US border security proposals and disagreements

(tentative interim comments, 21 April, 2024)

In response to a continuing surge in asylum seekers crossing the US southern border legally and illegally since 2020 (see here and here), US House Republicans insisted that the Senate's fall 2023 overseas military aid bill include measures for stricter US border control. However, the border-related provisions of the package later passed by the Senate were then rejected by the House speaker as inadequate, and the House thus never voted on that bill. Attempts of the Senate and House, in early 2024, to then pass a separate border security bill failed due to disagreements between the two chambers, the two parties, and differing factions of Republicans, and to the pressures of the ensuing 2024 election cycle. On April 2024, facing the pressure of otherwise being "discharged" from handling the military aid bills, or replaced entirely, the House Speaker (Johnson) organized votes on separate foreign military assistance packages for Ukraine, Israel, and the Pacific area, which all passed quickly with large majorities.

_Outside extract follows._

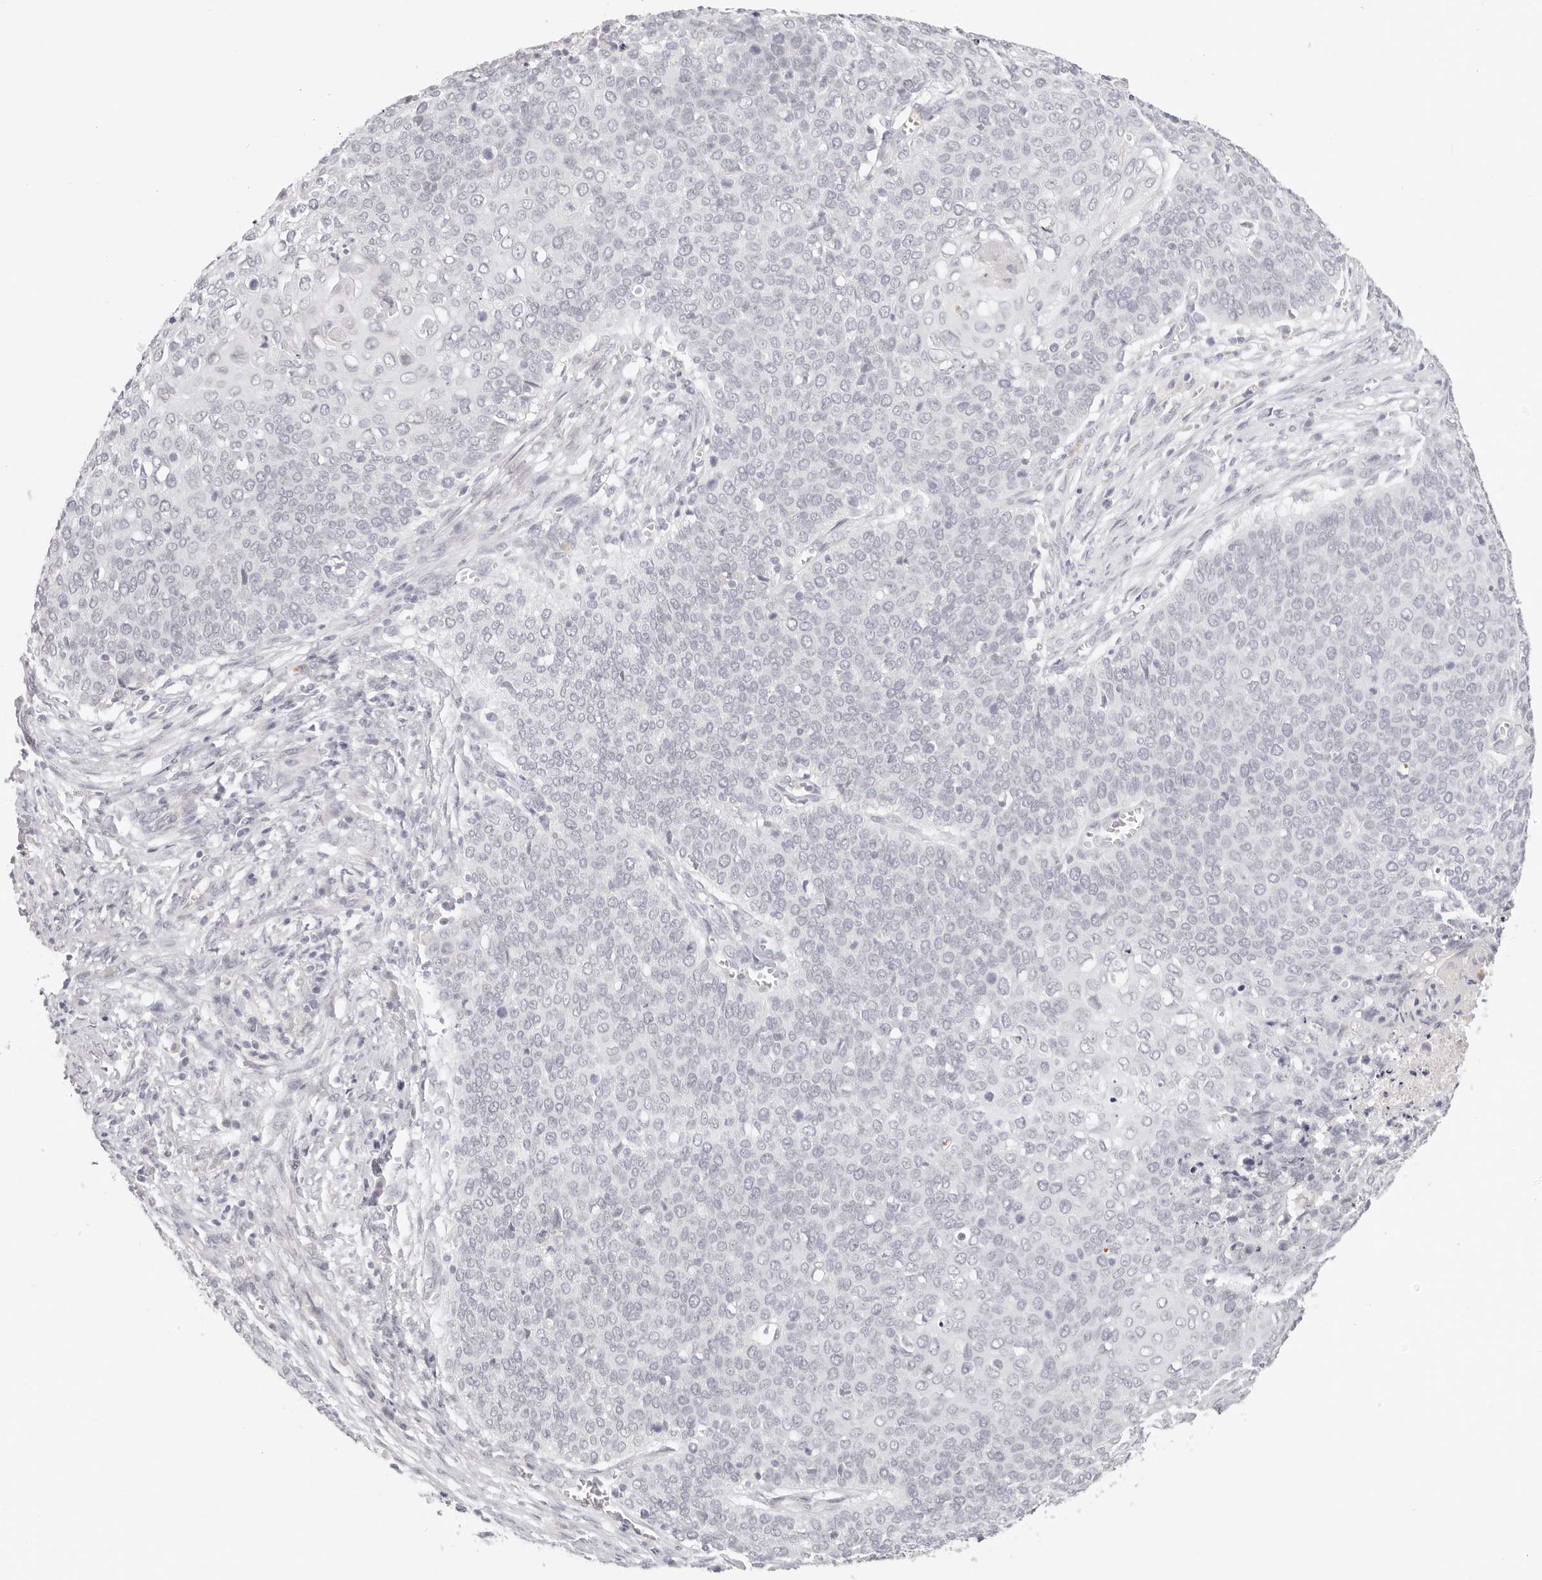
{"staining": {"intensity": "negative", "quantity": "none", "location": "none"}, "tissue": "cervical cancer", "cell_type": "Tumor cells", "image_type": "cancer", "snomed": [{"axis": "morphology", "description": "Squamous cell carcinoma, NOS"}, {"axis": "topography", "description": "Cervix"}], "caption": "This is a histopathology image of IHC staining of cervical squamous cell carcinoma, which shows no expression in tumor cells.", "gene": "ASCL1", "patient": {"sex": "female", "age": 39}}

In a fourth decision that day, however, the House (apparently) voted not to vote on a "slimmed down" border security bill (Washington Examiner, and Wall St Journal reports).

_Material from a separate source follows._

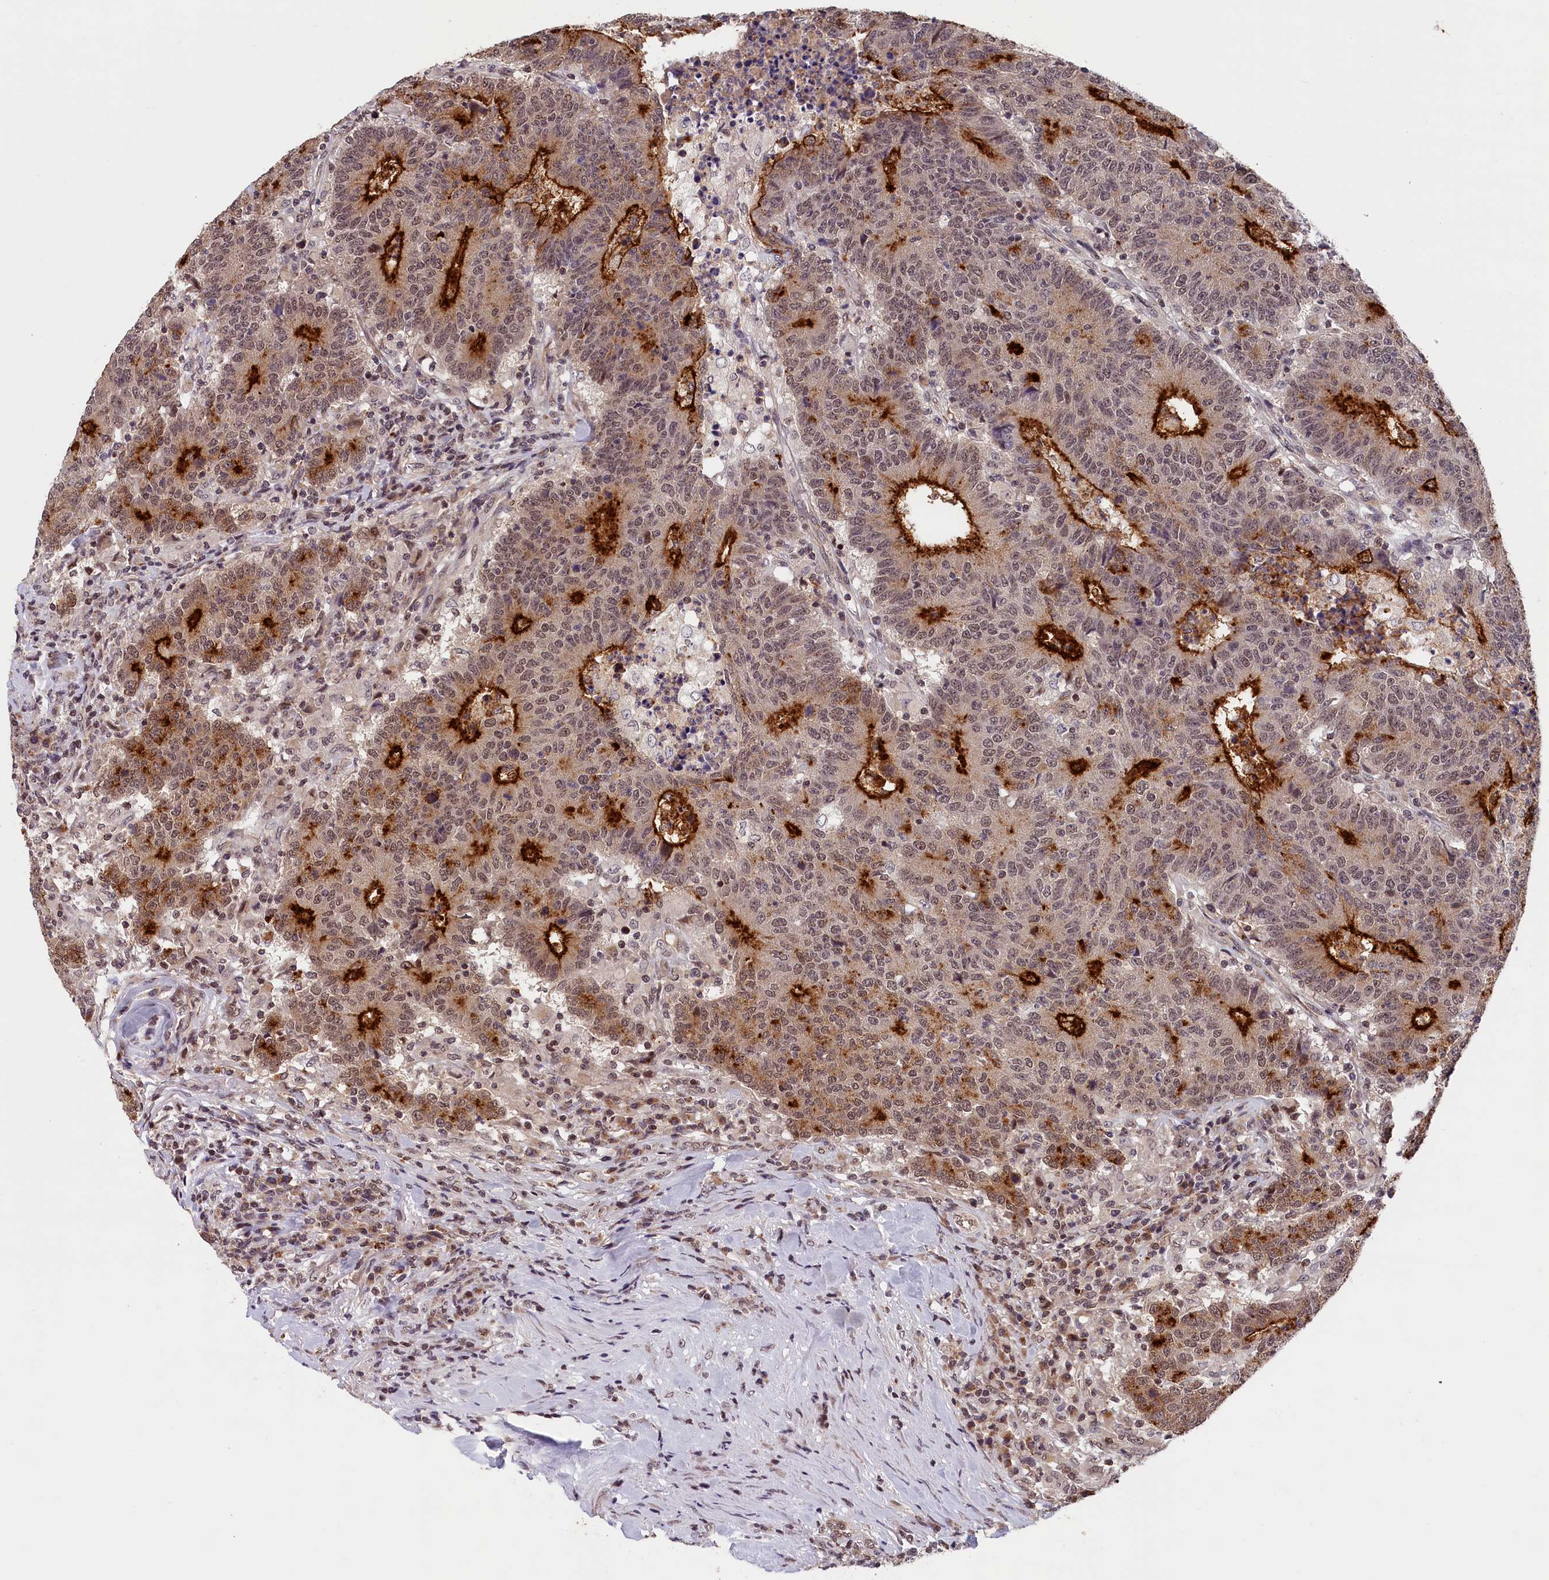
{"staining": {"intensity": "strong", "quantity": "25%-75%", "location": "cytoplasmic/membranous,nuclear"}, "tissue": "colorectal cancer", "cell_type": "Tumor cells", "image_type": "cancer", "snomed": [{"axis": "morphology", "description": "Adenocarcinoma, NOS"}, {"axis": "topography", "description": "Colon"}], "caption": "A high-resolution histopathology image shows IHC staining of colorectal cancer (adenocarcinoma), which reveals strong cytoplasmic/membranous and nuclear positivity in approximately 25%-75% of tumor cells.", "gene": "KCNK6", "patient": {"sex": "female", "age": 75}}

US-Mexico migration deal (Guardian, 7 May, 2023)

Mexico president Obrador agreed with US president Biden that Mexico will take up to 30,000 migrants from Venezuela, Haiti, Cuba and Nicaragua turned back at the US-Mexico border.

The "Title 42" policy of the US, whereby migrants were summarily turned back, expires this month.


US and Canada close Perry Mills / Roxham Road border loophole

(Vermont Public Radio, 27 March 2023). Asyulm seekers (notably Haitians, Afghans), now including those at unofficial crossings, must apply in 1st country entered; undocumented border-crossers to be turned back .


Talking tough and passing the buck

Economist, 27 August, 2022
"Talking tough on immigration is good politics in Texas. But in New York, it is equally facile to talk tough about those who talk tough about immigration, while basking in one's own compassion for those trying to enter Texas. With some 11m jobs unfilled in America this is a good moment for a long-deferred compromise on immigration..But that outcome would antagnoise extremists on both sides, and solve a problem that national politicians would rather campaign on." (Cartoon by KAL).



Texas and Arizona busing southern border migrants to Washington DC (Forbes, July, 2022) Texas pays over $1400 per migrant bused to Washington (KXAS-TV).